**EXERCISE PROMPT:** Give all of the records again precisely, excluding whatever pictures they contain.

**EXTRACTED RECORDS:**
•••••
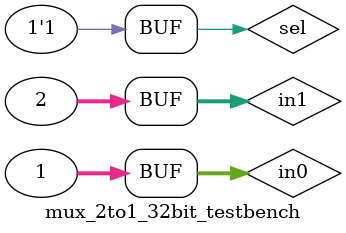
<source format=v>

`define DELAY 20
module mux_2to1_32bit_testbench();


reg [31:0] in1;
reg [31:0] in0;
reg sel;

wire [31:0] out;

mux_2to1_32bit test_mux (
	.out(out),
	.in1(in1),
	.in0(in0),
	.sel(sel)
	);

initial begin
	sel = 1'b0; in1 = 32'b0000_0000_0000_0000_0000_0000_0000_0010; in0 = 32'b0000_0000_0000_0000_0000_0000_0000_0001;  
	#`DELAY;
	sel = 1'b1; in1 = 32'b0000_0000_0000_0000_0000_0000_0000_0010; in0 = 32'b0000_0000_0000_0000_0000_0000_0000_0001;
end
 
 
initial
begin
	$monitor("sel = %1b, in1 = %32b, in0 = %32b, out = %32b", sel, in1, in0, out);
end
 
endmodule

</source>
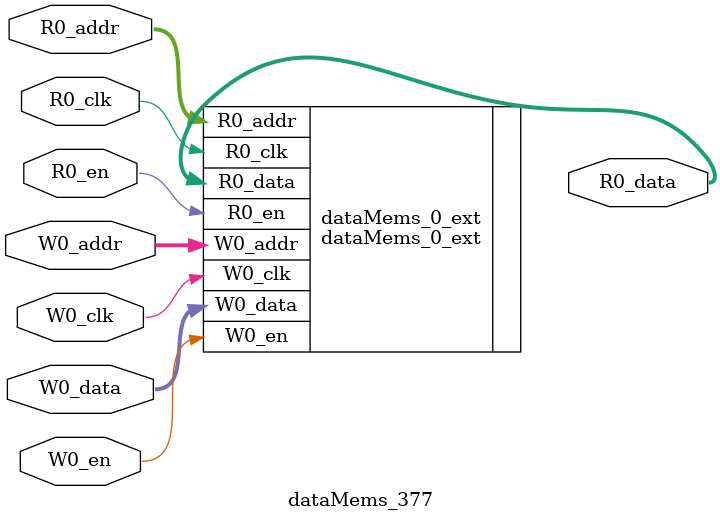
<source format=sv>
`ifndef RANDOMIZE
  `ifdef RANDOMIZE_REG_INIT
    `define RANDOMIZE
  `endif // RANDOMIZE_REG_INIT
`endif // not def RANDOMIZE
`ifndef RANDOMIZE
  `ifdef RANDOMIZE_MEM_INIT
    `define RANDOMIZE
  `endif // RANDOMIZE_MEM_INIT
`endif // not def RANDOMIZE

`ifndef RANDOM
  `define RANDOM $random
`endif // not def RANDOM

// Users can define 'PRINTF_COND' to add an extra gate to prints.
`ifndef PRINTF_COND_
  `ifdef PRINTF_COND
    `define PRINTF_COND_ (`PRINTF_COND)
  `else  // PRINTF_COND
    `define PRINTF_COND_ 1
  `endif // PRINTF_COND
`endif // not def PRINTF_COND_

// Users can define 'ASSERT_VERBOSE_COND' to add an extra gate to assert error printing.
`ifndef ASSERT_VERBOSE_COND_
  `ifdef ASSERT_VERBOSE_COND
    `define ASSERT_VERBOSE_COND_ (`ASSERT_VERBOSE_COND)
  `else  // ASSERT_VERBOSE_COND
    `define ASSERT_VERBOSE_COND_ 1
  `endif // ASSERT_VERBOSE_COND
`endif // not def ASSERT_VERBOSE_COND_

// Users can define 'STOP_COND' to add an extra gate to stop conditions.
`ifndef STOP_COND_
  `ifdef STOP_COND
    `define STOP_COND_ (`STOP_COND)
  `else  // STOP_COND
    `define STOP_COND_ 1
  `endif // STOP_COND
`endif // not def STOP_COND_

// Users can define INIT_RANDOM as general code that gets injected into the
// initializer block for modules with registers.
`ifndef INIT_RANDOM
  `define INIT_RANDOM
`endif // not def INIT_RANDOM

// If using random initialization, you can also define RANDOMIZE_DELAY to
// customize the delay used, otherwise 0.002 is used.
`ifndef RANDOMIZE_DELAY
  `define RANDOMIZE_DELAY 0.002
`endif // not def RANDOMIZE_DELAY

// Define INIT_RANDOM_PROLOG_ for use in our modules below.
`ifndef INIT_RANDOM_PROLOG_
  `ifdef RANDOMIZE
    `ifdef VERILATOR
      `define INIT_RANDOM_PROLOG_ `INIT_RANDOM
    `else  // VERILATOR
      `define INIT_RANDOM_PROLOG_ `INIT_RANDOM #`RANDOMIZE_DELAY begin end
    `endif // VERILATOR
  `else  // RANDOMIZE
    `define INIT_RANDOM_PROLOG_
  `endif // RANDOMIZE
`endif // not def INIT_RANDOM_PROLOG_

// Include register initializers in init blocks unless synthesis is set
`ifndef SYNTHESIS
  `ifndef ENABLE_INITIAL_REG_
    `define ENABLE_INITIAL_REG_
  `endif // not def ENABLE_INITIAL_REG_
`endif // not def SYNTHESIS

// Include rmemory initializers in init blocks unless synthesis is set
`ifndef SYNTHESIS
  `ifndef ENABLE_INITIAL_MEM_
    `define ENABLE_INITIAL_MEM_
  `endif // not def ENABLE_INITIAL_MEM_
`endif // not def SYNTHESIS

module dataMems_377(	// @[generators/ara/src/main/scala/UnsafeAXI4ToTL.scala:365:62]
  input  [4:0]  R0_addr,
  input         R0_en,
  input         R0_clk,
  output [66:0] R0_data,
  input  [4:0]  W0_addr,
  input         W0_en,
  input         W0_clk,
  input  [66:0] W0_data
);

  dataMems_0_ext dataMems_0_ext (	// @[generators/ara/src/main/scala/UnsafeAXI4ToTL.scala:365:62]
    .R0_addr (R0_addr),
    .R0_en   (R0_en),
    .R0_clk  (R0_clk),
    .R0_data (R0_data),
    .W0_addr (W0_addr),
    .W0_en   (W0_en),
    .W0_clk  (W0_clk),
    .W0_data (W0_data)
  );
endmodule


</source>
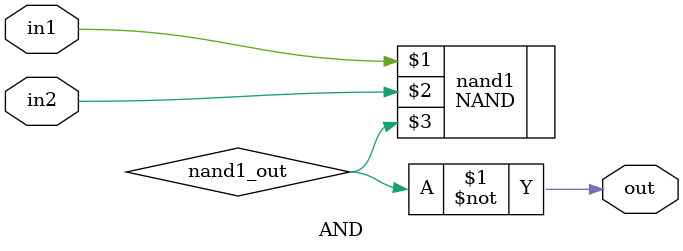
<source format=v>
module AND(
  input in1, in2,
  output out
);

  wire nand1_out;

  NAND nand1(in1, in2, nand1_out);

  assign out = ~nand1_out;
endmodule


</source>
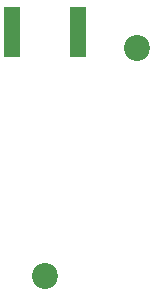
<source format=gbr>
%TF.GenerationSoftware,KiCad,Pcbnew,(6.0.10)*%
%TF.CreationDate,2023-04-04T11:29:01-04:00*%
%TF.ProjectId,Coil_Connector_V3_selfprint,436f696c-5f43-46f6-9e6e-6563746f725f,rev?*%
%TF.SameCoordinates,Original*%
%TF.FileFunction,Soldermask,Bot*%
%TF.FilePolarity,Negative*%
%FSLAX46Y46*%
G04 Gerber Fmt 4.6, Leading zero omitted, Abs format (unit mm)*
G04 Created by KiCad (PCBNEW (6.0.10)) date 2023-04-04 11:29:01*
%MOMM*%
%LPD*%
G01*
G04 APERTURE LIST*
%ADD10R,1.350000X4.200000*%
%ADD11C,2.200000*%
G04 APERTURE END LIST*
D10*
%TO.C,J1*%
X136225000Y-99985500D03*
X141875000Y-99985500D03*
%TD*%
D11*
%TO.C,SH*%
X139065000Y-120650000D03*
%TD*%
%TO.C,SH*%
X146812000Y-101346000D03*
%TD*%
M02*

</source>
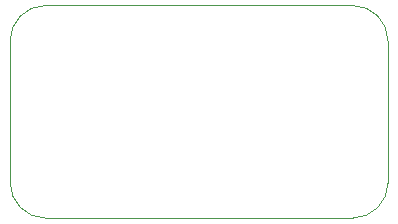
<source format=gbr>
G04 #@! TF.FileFunction,Profile,NP*
%FSLAX46Y46*%
G04 Gerber Fmt 4.6, Leading zero omitted, Abs format (unit mm)*
G04 Created by KiCad (PCBNEW 4.0.7-e2-6376~58~ubuntu16.04.1) date Sun Mar  4 02:19:13 2018*
%MOMM*%
%LPD*%
G01*
G04 APERTURE LIST*
%ADD10C,0.100000*%
G04 APERTURE END LIST*
D10*
X138000000Y-103000000D02*
G75*
G03X135000000Y-106000000I0J-3000000D01*
G01*
X135000000Y-118000000D02*
G75*
G03X138000000Y-121000000I3000000J0D01*
G01*
X164000000Y-121000000D02*
G75*
G03X167000000Y-118000000I0J3000000D01*
G01*
X167000000Y-106000000D02*
G75*
G03X164000000Y-103000000I-3000000J0D01*
G01*
X135000000Y-118000000D02*
X135000000Y-106000000D01*
X164000000Y-121000000D02*
X138000000Y-121000000D01*
X167000000Y-106000000D02*
X167000000Y-118000000D01*
X138000000Y-103000000D02*
X164000000Y-103000000D01*
M02*

</source>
•••••
**EXERCISE SOLUTION:**
<source format=v>

`define DELAY 20
module mux_2to1_32bit_testbench();


reg [31:0] in1;
reg [31:0] in0;
reg sel;

wire [31:0] out;

mux_2to1_32bit test_mux (
	.out(out),
	.in1(in1),
	.in0(in0),
	.sel(sel)
	);

initial begin
	sel = 1'b0; in1 = 32'b0000_0000_0000_0000_0000_0000_0000_0010; in0 = 32'b0000_0000_0000_0000_0000_0000_0000_0001;  
	#`DELAY;
	sel = 1'b1; in1 = 32'b0000_0000_0000_0000_0000_0000_0000_0010; in0 = 32'b0000_0000_0000_0000_0000_0000_0000_0001;
end
 
 
initial
begin
	$monitor("sel = %1b, in1 = %32b, in0 = %32b, out = %32b", sel, in1, in0, out);
end
 
endmodule

</source>
<source format=sv>
`ifndef RANDOMIZE
  `ifdef RANDOMIZE_REG_INIT
    `define RANDOMIZE
  `endif // RANDOMIZE_REG_INIT
`endif // not def RANDOMIZE
`ifndef RANDOMIZE
  `ifdef RANDOMIZE_MEM_INIT
    `define RANDOMIZE
  `endif // RANDOMIZE_MEM_INIT
`endif // not def RANDOMIZE

`ifndef RANDOM
  `define RANDOM $random
`endif // not def RANDOM

// Users can define 'PRINTF_COND' to add an extra gate to prints.
`ifndef PRINTF_COND_
  `ifdef PRINTF_COND
    `define PRINTF_COND_ (`PRINTF_COND)
  `else  // PRINTF_COND
    `define PRINTF_COND_ 1
  `endif // PRINTF_COND
`endif // not def PRINTF_COND_

// Users can define 'ASSERT_VERBOSE_COND' to add an extra gate to assert error printing.
`ifndef ASSERT_VERBOSE_COND_
  `ifdef ASSERT_VERBOSE_COND
    `define ASSERT_VERBOSE_COND_ (`ASSERT_VERBOSE_COND)
  `else  // ASSERT_VERBOSE_COND
    `define ASSERT_VERBOSE_COND_ 1
  `endif // ASSERT_VERBOSE_COND
`endif // not def ASSERT_VERBOSE_COND_

// Users can define 'STOP_COND' to add an extra gate to stop conditions.
`ifndef STOP_COND_
  `ifdef STOP_COND
    `define STOP_COND_ (`STOP_COND)
  `else  // STOP_COND
    `define STOP_COND_ 1
  `endif // STOP_COND
`endif // not def STOP_COND_

// Users can define INIT_RANDOM as general code that gets injected into the
// initializer block for modules with registers.
`ifndef INIT_RANDOM
  `define INIT_RANDOM
`endif // not def INIT_RANDOM

// If using random initialization, you can also define RANDOMIZE_DELAY to
// customize the delay used, otherwise 0.002 is used.
`ifndef RANDOMIZE_DELAY
  `define RANDOMIZE_DELAY 0.002
`endif // not def RANDOMIZE_DELAY

// Define INIT_RANDOM_PROLOG_ for use in our modules below.
`ifndef INIT_RANDOM_PROLOG_
  `ifdef RANDOMIZE
    `ifdef VERILATOR
      `define INIT_RANDOM_PROLOG_ `INIT_RANDOM
    `else  // VERILATOR
      `define INIT_RANDOM_PROLOG_ `INIT_RANDOM #`RANDOMIZE_DELAY begin end
    `endif // VERILATOR
  `else  // RANDOMIZE
    `define INIT_RANDOM_PROLOG_
  `endif // RANDOMIZE
`endif // not def INIT_RANDOM_PROLOG_

// Include register initializers in init blocks unless synthesis is set
`ifndef SYNTHESIS
  `ifndef ENABLE_INITIAL_REG_
    `define ENABLE_INITIAL_REG_
  `endif // not def ENABLE_INITIAL_REG_
`endif // not def SYNTHESIS

// Include rmemory initializers in init blocks unless synthesis is set
`ifndef SYNTHESIS
  `ifndef ENABLE_INITIAL_MEM_
    `define ENABLE_INITIAL_MEM_
  `endif // not def ENABLE_INITIAL_MEM_
`endif // not def SYNTHESIS

module dataMems_377(	// @[generators/ara/src/main/scala/UnsafeAXI4ToTL.scala:365:62]
  input  [4:0]  R0_addr,
  input         R0_en,
  input         R0_clk,
  output [66:0] R0_data,
  input  [4:0]  W0_addr,
  input         W0_en,
  input         W0_clk,
  input  [66:0] W0_data
);

  dataMems_0_ext dataMems_0_ext (	// @[generators/ara/src/main/scala/UnsafeAXI4ToTL.scala:365:62]
    .R0_addr (R0_addr),
    .R0_en   (R0_en),
    .R0_clk  (R0_clk),
    .R0_data (R0_data),
    .W0_addr (W0_addr),
    .W0_en   (W0_en),
    .W0_clk  (W0_clk),
    .W0_data (W0_data)
  );
endmodule


</source>
<source format=v>
module AND(
  input in1, in2,
  output out
);

  wire nand1_out;

  NAND nand1(in1, in2, nand1_out);

  assign out = ~nand1_out;
endmodule


</source>
<source format=gbr>
%TF.GenerationSoftware,KiCad,Pcbnew,(6.0.10)*%
%TF.CreationDate,2023-04-04T11:29:01-04:00*%
%TF.ProjectId,Coil_Connector_V3_selfprint,436f696c-5f43-46f6-9e6e-6563746f725f,rev?*%
%TF.SameCoordinates,Original*%
%TF.FileFunction,Soldermask,Bot*%
%TF.FilePolarity,Negative*%
%FSLAX46Y46*%
G04 Gerber Fmt 4.6, Leading zero omitted, Abs format (unit mm)*
G04 Created by KiCad (PCBNEW (6.0.10)) date 2023-04-04 11:29:01*
%MOMM*%
%LPD*%
G01*
G04 APERTURE LIST*
%ADD10R,1.350000X4.200000*%
%ADD11C,2.200000*%
G04 APERTURE END LIST*
D10*
%TO.C,J1*%
X136225000Y-99985500D03*
X141875000Y-99985500D03*
%TD*%
D11*
%TO.C,SH*%
X139065000Y-120650000D03*
%TD*%
%TO.C,SH*%
X146812000Y-101346000D03*
%TD*%
M02*

</source>
<source format=gbr>
G04 #@! TF.FileFunction,Profile,NP*
%FSLAX46Y46*%
G04 Gerber Fmt 4.6, Leading zero omitted, Abs format (unit mm)*
G04 Created by KiCad (PCBNEW 4.0.7-e2-6376~58~ubuntu16.04.1) date Sun Mar  4 02:19:13 2018*
%MOMM*%
%LPD*%
G01*
G04 APERTURE LIST*
%ADD10C,0.100000*%
G04 APERTURE END LIST*
D10*
X138000000Y-103000000D02*
G75*
G03X135000000Y-106000000I0J-3000000D01*
G01*
X135000000Y-118000000D02*
G75*
G03X138000000Y-121000000I3000000J0D01*
G01*
X164000000Y-121000000D02*
G75*
G03X167000000Y-118000000I0J3000000D01*
G01*
X167000000Y-106000000D02*
G75*
G03X164000000Y-103000000I-3000000J0D01*
G01*
X135000000Y-118000000D02*
X135000000Y-106000000D01*
X164000000Y-121000000D02*
X138000000Y-121000000D01*
X167000000Y-106000000D02*
X167000000Y-118000000D01*
X138000000Y-103000000D02*
X164000000Y-103000000D01*
M02*

</source>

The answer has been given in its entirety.